- [TASKS FOR THIS EXERCISE]:
(a) In the happiness article, which university is psychologist Sonja Lyubomirsky with?
(b) From the happiness article, copy the passage that opens with the words "1. Be kind to" and closes with "preferably with a drink.".

[EXCERPT TO READ]

How To Be Happy

Or just wait until you're here

Suck it, Barbara Ehrenreich: Science says that positive thinking can make you happier! “Despite the finding that happiness is partially genetically determined, and despite the finding that life situations have a smaller influence on our happiness than we think they do, we argue that still a large portion of happiness is in our power to change,” says UC Riverside psychologist Sonja Lyubomirsky. The article includes five activities in which you can engage to make yourself more chipper. (There is also, naturally, an iPhone app.) They are mostly on the order of thinking nice thoughts about yourself and others. Fair enough-some of these things very well may work-but I still have doubts. Why? Because I personally know the actual secret to happiness. There are five simple rules, and a bonus caveat. Would you like to hear them? Very well, come closer.

1. Be kind to other people. Ignore those people to whom you cannot be kind. When you are seized with the urge to be rude to or about someone, clear your mind, preferably with a drink.

2. Be content with your own successes, whatever they are. No one is doing “better” than you, even in cases where this seems demonstrably untrue. What do they have that you don’t? Money? Healthcare? Famous Golfer-amounts of sex? Focus on whatever you have in your own life-it could be something as simple as a favorite CD, or a bottle of bourbon-and remind yourself that these are tangible things that bring you happiness no matter what.

3. Listen. There is nothing nicer you can do than listen to another person unspool their own sorrows and insecurities and general discontentment with life. Nod frequently, leave plenty of spaces for them to continue, pat them on the shoulder appreciatively when appropriate. If this is particularly difficult to do-and we all know someone it is almost impossible to tolerate in these situations-try to have the conversation over a series of drinks. You will feel better for having been “a sympathetic ear,” you will feel better about your own life, and you will feel better because of the drinks.

4. Endure suffering as stoically as possible. Surely you’ve had one of those dark nights where the idea of a quick plunge off the fire escape seems like an eminently sensible solution. In many cases you are probably right. But it will pass, I promise. And there’s a new season of “Party Down” coming soon; do you really want to miss that? Probably best to put a lock on the window, hide the cutlery, and hole up with a nice bottle of something until you start to feel better about things. Or pass out.

5. Shower the people you love with love. Show them the way that you feel. Grab a couple of drinks with them.

It seems like common sense, right? Be nice, be good, be kind, don’t be envious, keep things in perspective, remind your loved ones how special they are to you, try to find the best in everyone. Now I personally cannot adhere to any of these rules all the time. Odds are, neither can you. We are human beings, not saints. Most days you will fail at all of these, several times, frequently simultaneously. It’s okay. That is the real secret to happiness: Knowing that mostly you are not going to be happy. Once you accept that, you will find yourself surprisingly relaxed. Particularly if you keep a bottle nearby, which is pretty much key to the whole thing. Here endeth the lesson.

[/EXCERPT TO READ]
[GIVEN INFORMATION]

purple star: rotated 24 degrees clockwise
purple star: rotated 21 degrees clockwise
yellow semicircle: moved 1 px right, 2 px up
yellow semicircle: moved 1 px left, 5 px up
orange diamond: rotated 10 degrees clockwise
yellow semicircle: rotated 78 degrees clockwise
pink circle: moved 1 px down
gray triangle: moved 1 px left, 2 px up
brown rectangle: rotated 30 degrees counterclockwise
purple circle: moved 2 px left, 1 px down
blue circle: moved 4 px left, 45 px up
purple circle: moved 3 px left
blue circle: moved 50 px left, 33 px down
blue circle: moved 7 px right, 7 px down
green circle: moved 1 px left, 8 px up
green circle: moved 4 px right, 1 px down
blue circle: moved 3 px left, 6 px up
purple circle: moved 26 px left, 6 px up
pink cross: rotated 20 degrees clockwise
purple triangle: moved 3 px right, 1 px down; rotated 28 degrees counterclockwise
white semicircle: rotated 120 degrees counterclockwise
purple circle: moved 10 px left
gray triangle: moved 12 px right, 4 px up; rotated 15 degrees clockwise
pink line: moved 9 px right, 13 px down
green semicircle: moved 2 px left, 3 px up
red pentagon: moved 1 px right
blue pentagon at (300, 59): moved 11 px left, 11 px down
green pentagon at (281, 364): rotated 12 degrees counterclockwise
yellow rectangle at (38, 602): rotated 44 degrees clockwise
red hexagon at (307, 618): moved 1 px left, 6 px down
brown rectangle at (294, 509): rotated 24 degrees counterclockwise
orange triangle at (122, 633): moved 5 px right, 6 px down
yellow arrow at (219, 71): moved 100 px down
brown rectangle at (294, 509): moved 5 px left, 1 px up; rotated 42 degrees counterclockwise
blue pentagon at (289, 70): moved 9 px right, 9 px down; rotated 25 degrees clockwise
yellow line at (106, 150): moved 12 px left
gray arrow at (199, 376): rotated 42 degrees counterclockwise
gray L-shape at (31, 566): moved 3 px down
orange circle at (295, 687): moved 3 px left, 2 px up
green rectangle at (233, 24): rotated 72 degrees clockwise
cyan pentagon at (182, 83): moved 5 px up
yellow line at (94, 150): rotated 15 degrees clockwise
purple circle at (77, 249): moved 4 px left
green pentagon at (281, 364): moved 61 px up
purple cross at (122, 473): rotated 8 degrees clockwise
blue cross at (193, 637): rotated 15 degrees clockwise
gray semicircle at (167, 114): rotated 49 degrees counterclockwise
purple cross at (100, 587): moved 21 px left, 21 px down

[/GIVEN INFORMATION]

- [RESULTS BY TASK]:
(a) UC Riverside

(b)
1. Be kind to other people. Ignore those people to whom you cannot be kind. When you are seized with the urge to be rude to or about someone, clear your mind, preferably with a drink.